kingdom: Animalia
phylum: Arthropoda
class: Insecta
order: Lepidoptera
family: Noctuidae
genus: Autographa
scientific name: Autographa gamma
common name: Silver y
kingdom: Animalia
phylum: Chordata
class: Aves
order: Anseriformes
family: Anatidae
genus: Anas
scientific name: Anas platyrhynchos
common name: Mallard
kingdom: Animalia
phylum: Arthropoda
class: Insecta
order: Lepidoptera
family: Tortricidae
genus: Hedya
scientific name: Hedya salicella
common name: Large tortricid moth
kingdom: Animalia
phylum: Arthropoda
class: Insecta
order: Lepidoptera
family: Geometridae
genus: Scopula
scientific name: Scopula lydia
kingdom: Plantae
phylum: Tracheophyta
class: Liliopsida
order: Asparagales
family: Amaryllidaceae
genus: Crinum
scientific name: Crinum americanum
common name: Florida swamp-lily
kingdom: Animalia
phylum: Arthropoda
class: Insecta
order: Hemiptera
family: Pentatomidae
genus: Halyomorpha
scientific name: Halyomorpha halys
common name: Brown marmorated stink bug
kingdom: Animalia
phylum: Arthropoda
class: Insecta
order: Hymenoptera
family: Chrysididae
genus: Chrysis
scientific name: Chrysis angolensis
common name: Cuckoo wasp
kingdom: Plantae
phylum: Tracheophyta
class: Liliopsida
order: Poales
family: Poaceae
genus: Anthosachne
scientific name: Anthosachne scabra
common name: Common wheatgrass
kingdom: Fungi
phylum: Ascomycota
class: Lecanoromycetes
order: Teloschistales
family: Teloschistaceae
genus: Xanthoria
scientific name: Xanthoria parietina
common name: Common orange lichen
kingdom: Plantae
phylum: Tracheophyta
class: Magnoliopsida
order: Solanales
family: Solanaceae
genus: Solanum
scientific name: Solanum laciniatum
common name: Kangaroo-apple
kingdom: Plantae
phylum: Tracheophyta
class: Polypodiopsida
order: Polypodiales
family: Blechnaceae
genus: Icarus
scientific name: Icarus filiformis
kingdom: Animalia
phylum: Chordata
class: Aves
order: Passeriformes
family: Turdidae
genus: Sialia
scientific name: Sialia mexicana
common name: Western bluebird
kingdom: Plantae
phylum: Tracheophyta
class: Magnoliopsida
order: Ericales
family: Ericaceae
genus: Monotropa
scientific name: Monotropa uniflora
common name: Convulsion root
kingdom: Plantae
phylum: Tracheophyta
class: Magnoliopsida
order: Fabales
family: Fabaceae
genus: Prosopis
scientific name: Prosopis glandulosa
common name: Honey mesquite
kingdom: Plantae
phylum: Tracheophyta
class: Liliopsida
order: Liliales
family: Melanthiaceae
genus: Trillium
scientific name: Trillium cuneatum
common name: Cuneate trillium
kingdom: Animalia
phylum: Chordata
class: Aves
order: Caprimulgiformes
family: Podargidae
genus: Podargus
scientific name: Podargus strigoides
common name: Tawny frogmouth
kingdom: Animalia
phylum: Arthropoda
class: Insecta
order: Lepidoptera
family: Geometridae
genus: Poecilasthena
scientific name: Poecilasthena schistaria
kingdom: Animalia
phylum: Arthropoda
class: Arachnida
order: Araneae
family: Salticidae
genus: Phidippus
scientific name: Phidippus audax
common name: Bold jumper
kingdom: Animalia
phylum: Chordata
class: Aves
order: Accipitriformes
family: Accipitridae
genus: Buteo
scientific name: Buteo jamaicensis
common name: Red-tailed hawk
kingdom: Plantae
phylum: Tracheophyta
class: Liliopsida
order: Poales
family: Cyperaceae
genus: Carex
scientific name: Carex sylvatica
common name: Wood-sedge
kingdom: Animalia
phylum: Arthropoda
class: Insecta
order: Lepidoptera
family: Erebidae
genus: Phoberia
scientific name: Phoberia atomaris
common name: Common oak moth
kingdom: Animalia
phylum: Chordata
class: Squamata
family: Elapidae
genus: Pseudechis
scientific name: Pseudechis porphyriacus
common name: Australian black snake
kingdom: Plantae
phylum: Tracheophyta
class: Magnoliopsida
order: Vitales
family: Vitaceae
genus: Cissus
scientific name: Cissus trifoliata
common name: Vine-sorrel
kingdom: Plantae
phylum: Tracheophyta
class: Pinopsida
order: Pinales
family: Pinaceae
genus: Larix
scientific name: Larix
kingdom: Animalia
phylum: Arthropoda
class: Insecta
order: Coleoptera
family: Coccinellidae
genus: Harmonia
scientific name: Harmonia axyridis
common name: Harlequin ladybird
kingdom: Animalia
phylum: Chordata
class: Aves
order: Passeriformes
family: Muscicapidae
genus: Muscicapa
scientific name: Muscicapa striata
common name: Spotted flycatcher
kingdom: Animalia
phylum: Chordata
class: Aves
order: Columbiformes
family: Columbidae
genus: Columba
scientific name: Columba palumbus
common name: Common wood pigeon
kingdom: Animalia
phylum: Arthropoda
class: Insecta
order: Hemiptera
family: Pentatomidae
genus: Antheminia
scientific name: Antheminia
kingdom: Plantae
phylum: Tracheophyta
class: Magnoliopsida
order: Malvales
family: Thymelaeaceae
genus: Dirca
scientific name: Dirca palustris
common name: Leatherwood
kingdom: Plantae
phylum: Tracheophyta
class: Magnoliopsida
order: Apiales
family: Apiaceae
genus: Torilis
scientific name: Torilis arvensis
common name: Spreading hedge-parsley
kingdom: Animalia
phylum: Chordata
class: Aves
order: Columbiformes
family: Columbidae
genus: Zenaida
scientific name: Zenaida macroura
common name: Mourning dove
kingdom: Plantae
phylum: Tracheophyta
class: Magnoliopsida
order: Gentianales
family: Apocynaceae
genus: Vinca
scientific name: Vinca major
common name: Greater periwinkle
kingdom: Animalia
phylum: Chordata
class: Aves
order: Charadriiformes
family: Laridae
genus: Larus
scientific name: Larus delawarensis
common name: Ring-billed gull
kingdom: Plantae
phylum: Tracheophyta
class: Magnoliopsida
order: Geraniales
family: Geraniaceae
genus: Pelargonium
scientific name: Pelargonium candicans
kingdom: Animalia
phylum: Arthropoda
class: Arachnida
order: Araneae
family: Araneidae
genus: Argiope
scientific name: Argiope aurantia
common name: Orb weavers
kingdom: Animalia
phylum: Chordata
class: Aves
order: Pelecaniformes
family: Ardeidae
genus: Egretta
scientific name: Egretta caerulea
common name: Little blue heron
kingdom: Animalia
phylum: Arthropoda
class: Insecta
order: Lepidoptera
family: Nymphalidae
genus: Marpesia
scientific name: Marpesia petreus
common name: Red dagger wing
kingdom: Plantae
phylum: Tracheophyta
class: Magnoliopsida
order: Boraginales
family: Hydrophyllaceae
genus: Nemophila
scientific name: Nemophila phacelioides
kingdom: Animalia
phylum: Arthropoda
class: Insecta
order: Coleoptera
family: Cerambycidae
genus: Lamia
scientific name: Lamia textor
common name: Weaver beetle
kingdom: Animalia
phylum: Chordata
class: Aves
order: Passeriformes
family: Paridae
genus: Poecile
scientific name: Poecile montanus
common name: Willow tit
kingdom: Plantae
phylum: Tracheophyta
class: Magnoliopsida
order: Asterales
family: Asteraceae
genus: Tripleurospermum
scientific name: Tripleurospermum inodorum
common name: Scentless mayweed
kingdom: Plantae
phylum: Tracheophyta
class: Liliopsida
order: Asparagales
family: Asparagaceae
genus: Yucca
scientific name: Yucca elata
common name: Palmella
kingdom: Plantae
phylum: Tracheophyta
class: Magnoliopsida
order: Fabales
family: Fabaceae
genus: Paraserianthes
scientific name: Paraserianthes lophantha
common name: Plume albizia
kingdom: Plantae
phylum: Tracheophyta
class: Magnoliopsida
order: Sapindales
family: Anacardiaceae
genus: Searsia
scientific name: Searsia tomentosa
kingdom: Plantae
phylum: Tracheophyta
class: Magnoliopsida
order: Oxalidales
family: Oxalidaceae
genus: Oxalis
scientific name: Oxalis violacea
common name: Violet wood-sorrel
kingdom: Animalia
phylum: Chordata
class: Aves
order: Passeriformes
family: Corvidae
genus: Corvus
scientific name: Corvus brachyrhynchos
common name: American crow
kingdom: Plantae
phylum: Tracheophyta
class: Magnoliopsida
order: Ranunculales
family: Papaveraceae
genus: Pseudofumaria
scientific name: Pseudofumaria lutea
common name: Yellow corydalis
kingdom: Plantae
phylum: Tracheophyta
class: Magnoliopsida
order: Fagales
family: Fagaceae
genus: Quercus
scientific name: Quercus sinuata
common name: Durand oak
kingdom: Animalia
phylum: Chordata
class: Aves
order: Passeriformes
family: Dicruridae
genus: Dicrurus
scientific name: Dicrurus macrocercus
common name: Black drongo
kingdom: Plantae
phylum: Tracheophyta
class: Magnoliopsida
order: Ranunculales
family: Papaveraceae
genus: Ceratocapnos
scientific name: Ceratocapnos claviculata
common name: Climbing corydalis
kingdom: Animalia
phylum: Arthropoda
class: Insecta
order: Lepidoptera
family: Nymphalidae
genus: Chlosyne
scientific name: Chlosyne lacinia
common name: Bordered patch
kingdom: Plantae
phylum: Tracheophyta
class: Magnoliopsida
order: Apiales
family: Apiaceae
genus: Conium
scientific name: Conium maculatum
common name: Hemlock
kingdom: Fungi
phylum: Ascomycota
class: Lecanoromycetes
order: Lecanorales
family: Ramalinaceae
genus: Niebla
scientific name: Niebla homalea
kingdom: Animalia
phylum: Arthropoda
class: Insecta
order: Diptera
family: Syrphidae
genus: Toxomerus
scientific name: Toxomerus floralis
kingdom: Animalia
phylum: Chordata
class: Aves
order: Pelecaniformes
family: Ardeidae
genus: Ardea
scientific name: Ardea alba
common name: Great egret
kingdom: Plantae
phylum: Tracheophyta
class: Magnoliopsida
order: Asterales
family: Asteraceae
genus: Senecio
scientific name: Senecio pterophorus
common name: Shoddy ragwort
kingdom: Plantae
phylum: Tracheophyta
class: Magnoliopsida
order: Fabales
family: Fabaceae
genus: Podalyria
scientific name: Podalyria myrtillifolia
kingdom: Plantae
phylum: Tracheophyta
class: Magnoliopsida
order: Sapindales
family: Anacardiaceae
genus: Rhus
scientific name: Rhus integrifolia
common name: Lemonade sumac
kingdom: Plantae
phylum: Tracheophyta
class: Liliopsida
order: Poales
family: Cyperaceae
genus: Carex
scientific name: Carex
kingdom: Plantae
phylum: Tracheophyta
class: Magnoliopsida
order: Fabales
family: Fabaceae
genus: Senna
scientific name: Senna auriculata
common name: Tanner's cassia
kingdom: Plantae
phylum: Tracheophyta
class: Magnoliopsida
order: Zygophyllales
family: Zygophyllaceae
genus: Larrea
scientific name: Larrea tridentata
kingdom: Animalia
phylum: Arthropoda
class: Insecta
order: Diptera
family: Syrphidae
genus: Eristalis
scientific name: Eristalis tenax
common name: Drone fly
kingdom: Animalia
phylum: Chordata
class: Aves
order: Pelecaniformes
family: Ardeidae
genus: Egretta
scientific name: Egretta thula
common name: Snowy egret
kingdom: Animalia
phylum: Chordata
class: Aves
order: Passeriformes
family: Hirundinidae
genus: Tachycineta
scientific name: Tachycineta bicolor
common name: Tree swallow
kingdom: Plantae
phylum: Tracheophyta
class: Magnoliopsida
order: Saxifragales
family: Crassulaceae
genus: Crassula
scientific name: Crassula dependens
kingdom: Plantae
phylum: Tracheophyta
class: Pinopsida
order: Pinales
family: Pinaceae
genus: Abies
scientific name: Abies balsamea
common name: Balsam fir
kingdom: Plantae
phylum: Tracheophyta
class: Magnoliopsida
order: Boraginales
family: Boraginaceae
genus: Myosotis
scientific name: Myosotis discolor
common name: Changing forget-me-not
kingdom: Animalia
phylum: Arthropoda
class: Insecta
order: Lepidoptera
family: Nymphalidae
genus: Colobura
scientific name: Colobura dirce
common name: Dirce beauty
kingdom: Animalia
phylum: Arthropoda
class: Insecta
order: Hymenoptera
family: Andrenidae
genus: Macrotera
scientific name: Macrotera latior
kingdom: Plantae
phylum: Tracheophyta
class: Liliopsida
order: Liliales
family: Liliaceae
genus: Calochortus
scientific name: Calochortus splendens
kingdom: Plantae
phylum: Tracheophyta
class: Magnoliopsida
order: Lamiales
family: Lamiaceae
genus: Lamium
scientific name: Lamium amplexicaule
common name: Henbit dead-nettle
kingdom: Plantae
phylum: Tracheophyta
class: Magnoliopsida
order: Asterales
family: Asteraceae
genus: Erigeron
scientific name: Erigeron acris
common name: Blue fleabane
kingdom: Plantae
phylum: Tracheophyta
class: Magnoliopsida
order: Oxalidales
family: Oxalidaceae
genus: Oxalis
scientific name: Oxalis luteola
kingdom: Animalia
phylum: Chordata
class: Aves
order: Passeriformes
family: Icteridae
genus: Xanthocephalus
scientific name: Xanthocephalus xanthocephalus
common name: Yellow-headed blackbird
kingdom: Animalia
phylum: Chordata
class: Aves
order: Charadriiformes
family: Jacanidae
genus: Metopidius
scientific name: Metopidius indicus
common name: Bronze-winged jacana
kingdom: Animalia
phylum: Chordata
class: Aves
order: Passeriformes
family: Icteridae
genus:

YOUR TASK:
Recast the lines above as a Markdown table with the columns "Row" and "Text". Start at the first line of the items and end at the line containing "common name: Common wheatgrass". Leave out blank lines.

ANSWER:
| Row | Text |
|---|---|
| 1 | kingdom: Animalia |
| 2 | phylum: Arthropoda |
| 3 | class: Insecta |
| 4 | order: Lepidoptera |
| 5 | family: Noctuidae |
| 6 | genus: Autographa |
| 7 | scientific name: Autographa gamma |
| 8 | common name: Silver y |
| 9 | kingdom: Animalia |
| 10 | phylum: Chordata |
| 11 | class: Aves |
| 12 | order: Anseriformes |
| 13 | family: Anatidae |
| 14 | genus: Anas |
| 15 | scientific name: Anas platyrhynchos |
| 16 | common name: Mallard |
| 17 | kingdom: Animalia |
| 18 | phylum: Arthropoda |
| 19 | class: Insecta |
| 20 | order: Lepidoptera |
| 21 | family: Tortricidae |
| 22 | genus: Hedya |
| 23 | scientific name: Hedya salicella |
| 24 | common name: Large tortricid moth |
| 25 | kingdom: Animalia |
| 26 | phylum: Arthropoda |
| 27 | class: Insecta |
| 28 | order: Lepidoptera |
| 29 | family: Geometridae |
| 30 | genus: Scopula |
| 31 | scientific name: Scopula lydia |
| 32 | kingdom: Plantae |
| 33 | phylum: Tracheophyta |
| 34 | class: Liliopsida |
| 35 | order: Asparagales |
| 36 | family: Amaryllidaceae |
| 37 | genus: Crinum |
| 38 | scientific name: Crinum americanum |
| 39 | common name: Florida swamp-lily |
| 40 | kingdom: Animalia |
| 41 | phylum: Arthropoda |
| 42 | class: Insecta |
| 43 | order: Hemiptera |
| 44 | family: Pentatomidae |
| 45 | genus: Halyomorpha |
| 46 | scientific name: Halyomorpha halys |
| 47 | common name: Brown marmorated stink bug |
| 48 | kingdom: Animalia |
| 49 | phylum: Arthropoda |
| 50 | class: Insecta |
| 51 | order: Hymenoptera |
| 52 | family: Chrysididae |
| 53 | genus: Chrysis |
| 54 | scientific name: Chrysis angolensis |
| 55 | common name: Cuckoo wasp |
| 56 | kingdom: Plantae |
| 57 | phylum: Tracheophyta |
| 58 | class: Liliopsida |
| 59 | order: Poales |
| 60 | family: Poaceae |
| 61 | genus: Anthosachne |
| 62 | scientific name: Anthosachne scabra |
| 63 | common name: Common wheatgrass |